- [QUOTED PASSAGE]
I've got such a jar too- mine's 1.5 gal. I have in it buces, mermaid weed, anubias, subwassertang, rotala rotundifolia and greater duckweed. Had flame moss which died, I'm going to try again with fissidens. I have a tiny sponge filter in there, no heater. It gets down to 60 in the winter; I have a few amano shrimps in there and think they might do okay with that- certainly they will slow down though when it gets cold. Mine gets bright ambient light. The shrimps keep the algae picked off entirely, I fed them only two or three times a week but I bet they could go longer without.


----------



## pauld738 (Jan 4, 2019)

Hornwort, rotala rotundifolia and a mass of some funky moss that spontaneously grew in a shrimp tank of mine. Led light, cheapy from Amazon, is turned on whenever I think about it so not every day, nor for that long. Mostly 3 hours at a time when I get home from work. Rotala grows out of the water.

Highly recommend a supplemental light but it may be possible to go 2 weeks and still bounce back.


----------



## germanblueramlover (Jun 9, 2013)

Would Marsilea crenata do well in low light? I know the larger Marsileas do, and it would be nice to have something of such small scale to tuck at the base of the jar.

My current thoughts are Val spiralis in the back, a Crypt lucens, some black lava rock if I can get ahold of any... The LFS has bacopa as well that I could add to the background if people don't think those two plants are likely to choke each other out.

I found a jar that has the same diameter as the IKEA one but is about 10cm deeper ... would the extra depth be useful, or just more inconvenient for planting?

Does anyone have experience with the Aquael Leddy Smart 2 Sunny light? I'm still hoping to use only natural sunlight, but found this as a potential candidate if I did need to supplement.


----------



## somewhatshocked (Aug 8, 2011)

Marsilea crenata would probably be okay but it might end up requiring regular maintenance once it grows in. Would look nice for sure. Smaller crypts like C. parva could also provide the scale you're looking for in terms of tiny plants. Hydrocotyle variants are another option but they grow relatively fast in low-tech setups.

Vallisneria spiralis could also work but will potentially take over the entire vase. If you're comfortable keeping an eye on it regularly, it will work and look nice. I'm biased against its huge root system, so take my opinion with a grain of salt.

I'm a fan of stem plants in bowls and vases because they utilize the entire vertical space. Bacopa, Rotala, Hedyotis, et al. Bacopa species are probably the hardiest and no fuss.

The height is up to your personal preference. What looks best to you?

- [EXERCISE BRIEF] Extend the forum thread on planting a low-light jar aquarium past its final reply.

- [SUPPLIED MATERIAL]
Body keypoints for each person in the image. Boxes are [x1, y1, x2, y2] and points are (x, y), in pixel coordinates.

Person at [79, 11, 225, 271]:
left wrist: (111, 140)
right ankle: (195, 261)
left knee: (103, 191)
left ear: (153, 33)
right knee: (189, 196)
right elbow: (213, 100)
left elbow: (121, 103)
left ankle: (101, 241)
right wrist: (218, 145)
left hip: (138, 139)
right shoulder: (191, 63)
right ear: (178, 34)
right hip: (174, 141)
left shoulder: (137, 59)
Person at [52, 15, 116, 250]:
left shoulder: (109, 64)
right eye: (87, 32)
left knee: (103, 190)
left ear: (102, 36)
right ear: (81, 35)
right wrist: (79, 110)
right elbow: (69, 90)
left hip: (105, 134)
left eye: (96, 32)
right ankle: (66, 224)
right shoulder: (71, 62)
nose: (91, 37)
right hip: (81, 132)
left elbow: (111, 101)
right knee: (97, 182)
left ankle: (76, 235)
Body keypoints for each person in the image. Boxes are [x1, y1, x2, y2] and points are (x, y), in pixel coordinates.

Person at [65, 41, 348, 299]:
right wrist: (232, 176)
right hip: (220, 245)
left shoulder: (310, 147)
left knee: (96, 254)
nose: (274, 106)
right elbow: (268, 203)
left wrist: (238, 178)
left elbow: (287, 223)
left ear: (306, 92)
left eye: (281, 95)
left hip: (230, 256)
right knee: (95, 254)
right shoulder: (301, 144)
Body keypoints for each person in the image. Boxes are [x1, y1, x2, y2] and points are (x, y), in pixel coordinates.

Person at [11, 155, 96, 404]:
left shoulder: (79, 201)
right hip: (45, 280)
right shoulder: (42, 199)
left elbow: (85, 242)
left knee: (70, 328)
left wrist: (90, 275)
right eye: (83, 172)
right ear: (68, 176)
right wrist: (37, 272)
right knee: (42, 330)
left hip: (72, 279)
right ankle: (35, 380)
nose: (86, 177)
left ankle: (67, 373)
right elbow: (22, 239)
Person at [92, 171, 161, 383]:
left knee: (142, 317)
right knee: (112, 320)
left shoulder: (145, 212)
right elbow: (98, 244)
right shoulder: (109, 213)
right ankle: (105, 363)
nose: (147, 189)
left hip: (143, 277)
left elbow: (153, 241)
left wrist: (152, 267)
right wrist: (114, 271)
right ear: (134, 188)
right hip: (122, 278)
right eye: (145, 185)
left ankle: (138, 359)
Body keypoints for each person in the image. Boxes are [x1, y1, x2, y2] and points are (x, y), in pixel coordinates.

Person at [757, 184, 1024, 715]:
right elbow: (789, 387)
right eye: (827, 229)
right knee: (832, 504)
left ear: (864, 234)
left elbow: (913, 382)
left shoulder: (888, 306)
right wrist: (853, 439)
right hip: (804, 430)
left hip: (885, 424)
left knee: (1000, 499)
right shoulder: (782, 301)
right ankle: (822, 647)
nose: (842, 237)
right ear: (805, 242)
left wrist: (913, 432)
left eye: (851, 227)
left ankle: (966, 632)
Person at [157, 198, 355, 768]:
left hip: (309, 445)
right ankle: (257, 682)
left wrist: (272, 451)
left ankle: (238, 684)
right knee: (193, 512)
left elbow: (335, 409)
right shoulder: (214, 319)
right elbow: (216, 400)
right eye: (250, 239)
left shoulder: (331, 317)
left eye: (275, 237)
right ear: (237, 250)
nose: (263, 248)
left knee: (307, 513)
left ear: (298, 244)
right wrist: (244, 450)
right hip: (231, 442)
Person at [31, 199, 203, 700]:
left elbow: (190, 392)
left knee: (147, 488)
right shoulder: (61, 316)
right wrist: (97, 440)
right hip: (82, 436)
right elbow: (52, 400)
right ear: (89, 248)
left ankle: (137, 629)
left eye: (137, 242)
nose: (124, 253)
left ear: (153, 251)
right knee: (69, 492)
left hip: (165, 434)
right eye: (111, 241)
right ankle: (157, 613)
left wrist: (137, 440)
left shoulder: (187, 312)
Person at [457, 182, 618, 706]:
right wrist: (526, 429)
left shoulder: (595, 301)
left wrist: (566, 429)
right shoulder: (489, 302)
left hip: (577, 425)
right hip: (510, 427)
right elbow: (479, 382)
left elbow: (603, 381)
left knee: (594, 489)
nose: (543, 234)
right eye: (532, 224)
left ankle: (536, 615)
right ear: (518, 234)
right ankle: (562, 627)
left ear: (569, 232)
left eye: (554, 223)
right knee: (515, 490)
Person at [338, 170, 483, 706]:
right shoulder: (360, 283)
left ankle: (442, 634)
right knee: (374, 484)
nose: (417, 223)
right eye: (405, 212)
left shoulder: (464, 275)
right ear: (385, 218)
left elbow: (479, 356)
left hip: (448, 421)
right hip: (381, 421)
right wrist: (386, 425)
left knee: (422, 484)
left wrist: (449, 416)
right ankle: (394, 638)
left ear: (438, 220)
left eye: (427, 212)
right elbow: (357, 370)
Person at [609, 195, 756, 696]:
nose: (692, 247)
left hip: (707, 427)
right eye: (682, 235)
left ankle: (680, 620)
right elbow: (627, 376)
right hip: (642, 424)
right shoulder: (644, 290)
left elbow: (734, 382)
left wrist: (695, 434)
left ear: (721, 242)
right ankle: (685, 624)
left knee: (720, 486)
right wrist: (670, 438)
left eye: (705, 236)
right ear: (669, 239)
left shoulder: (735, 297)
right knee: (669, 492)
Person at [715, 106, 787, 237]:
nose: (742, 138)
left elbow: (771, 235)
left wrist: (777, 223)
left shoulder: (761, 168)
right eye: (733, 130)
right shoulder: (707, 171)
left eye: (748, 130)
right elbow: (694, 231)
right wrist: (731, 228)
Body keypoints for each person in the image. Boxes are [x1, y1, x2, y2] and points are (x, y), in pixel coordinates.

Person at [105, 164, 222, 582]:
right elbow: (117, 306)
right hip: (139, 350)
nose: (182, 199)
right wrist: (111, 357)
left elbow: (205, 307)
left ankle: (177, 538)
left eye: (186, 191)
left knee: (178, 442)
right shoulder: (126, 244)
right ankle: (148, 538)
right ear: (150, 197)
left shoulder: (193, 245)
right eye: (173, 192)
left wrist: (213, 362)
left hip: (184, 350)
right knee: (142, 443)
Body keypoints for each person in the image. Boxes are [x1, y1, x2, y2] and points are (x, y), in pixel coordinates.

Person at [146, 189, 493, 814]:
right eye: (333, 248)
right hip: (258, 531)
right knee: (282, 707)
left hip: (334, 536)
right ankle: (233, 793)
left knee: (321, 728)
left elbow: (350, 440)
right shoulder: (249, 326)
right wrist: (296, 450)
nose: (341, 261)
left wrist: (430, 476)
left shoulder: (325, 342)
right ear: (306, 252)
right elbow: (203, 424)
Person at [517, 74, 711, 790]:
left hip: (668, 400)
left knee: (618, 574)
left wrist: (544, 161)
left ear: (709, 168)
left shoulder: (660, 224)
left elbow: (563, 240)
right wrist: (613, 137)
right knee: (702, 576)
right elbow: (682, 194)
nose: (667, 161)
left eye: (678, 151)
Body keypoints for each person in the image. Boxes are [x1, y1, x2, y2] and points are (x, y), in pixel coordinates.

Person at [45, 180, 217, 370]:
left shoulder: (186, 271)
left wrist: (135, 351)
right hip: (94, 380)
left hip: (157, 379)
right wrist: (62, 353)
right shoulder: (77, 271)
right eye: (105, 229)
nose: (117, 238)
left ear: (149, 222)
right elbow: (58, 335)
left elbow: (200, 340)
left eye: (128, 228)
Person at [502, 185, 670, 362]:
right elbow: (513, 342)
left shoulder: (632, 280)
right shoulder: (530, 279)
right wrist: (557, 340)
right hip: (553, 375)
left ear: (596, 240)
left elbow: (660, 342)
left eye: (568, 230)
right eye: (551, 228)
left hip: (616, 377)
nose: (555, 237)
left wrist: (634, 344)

- [WRITTEN RESPONSE]
That particular LED appears to be primarily in EU and Asian markets but it doesn't look any more impressive than other, much cheaper LED options available on Amazon and fleabay. You can get something attractive and more powerful for less than half the price. 

There are even USB-powered options which would allow you some flexibility. Some could run for a day or so on a cell phone backup battery. Could be powered via your phone charger, computer, that sort of thing. Something to consider since you don't have many outlets available. Will also be able to pack it up and take it with you without having to buy an adapter.


----------



## germanblueramlover (Jun 9, 2013)

Well, finally some progress - picked up the jar today! Walked past a florists on the way home and they were selling off excess flowerpots very cheaply, including a couple of glass containers!

Here she is:

















Pretty grubby, but should clean up nice. There's that defect near the upper rim but it's not a chip, the glass is perfectly smooth on both sides, and really it's not so noticeable where I intend to put the jar - there's a mirror with a black frame partially behind it that disguises it much better than a blank white wall! Only cost me $2.50, as well, so definitely no complaints here 

Now to think about substrate again: I can get fluval stratum from the LFS, which I've never used before. Or perhaps I can steal a little dirt from the garden behind my building, and find some sand to cap it with? I prefer the look of sand to aquasoil pellets, I think, but I'm not certain where I could source it from, especially in such a small amount as I need. 
And of course, I can't be certain with the soil if it might have been treated with pesticides in the past, but I'm not sure if that would even be an issue in a plant only tank?


----------



## germanblueramlover (Jun 9, 2013)

Trip to the shop today and I got some goodies! Pics to come soon :wink2:

I asked about the water here and apparently we have pH of 8 but GH (? calcium carbonate is what he said) of only 3!


The Fluval stratum - 









My first time using any kind of not totally inert substrate, so I'm excited to see how it goes!

Jar all cleaned up with nice bit of wood -









And lastly, the plants:
We have crypt lucens, Ludwigia arcuta, and the worlds' smallest crypt parva, which he let me have for free


----------



## germanblueramlover (Jun 9, 2013)

And she's finished!


















Before flooding:









After:









The parva is the tiniest piece but it looks nice and green so fingers crossed it does well. And there was a free bonus plant that had got inside the pot (under the rock wool?) - not sure what it is, perhaps some kind of microsword? I'll see if I can get a good picture later for id.

The stratum was fun to use, very different than sand for sure. Definitely hard to plant in such a tight area and with no tools! But I think I managed okay.


----------



## rakali (Sep 19, 2019)

I've found that snails keep little tanks like this healthy and the water clear. If you don't have snails yet that hitchhiked on the plants you may want to add some. Beautiful little setup!


----------



## Discusluv (Dec 24, 2017)

Very nice! You did a great job on this little jar!
Do you have a light for it?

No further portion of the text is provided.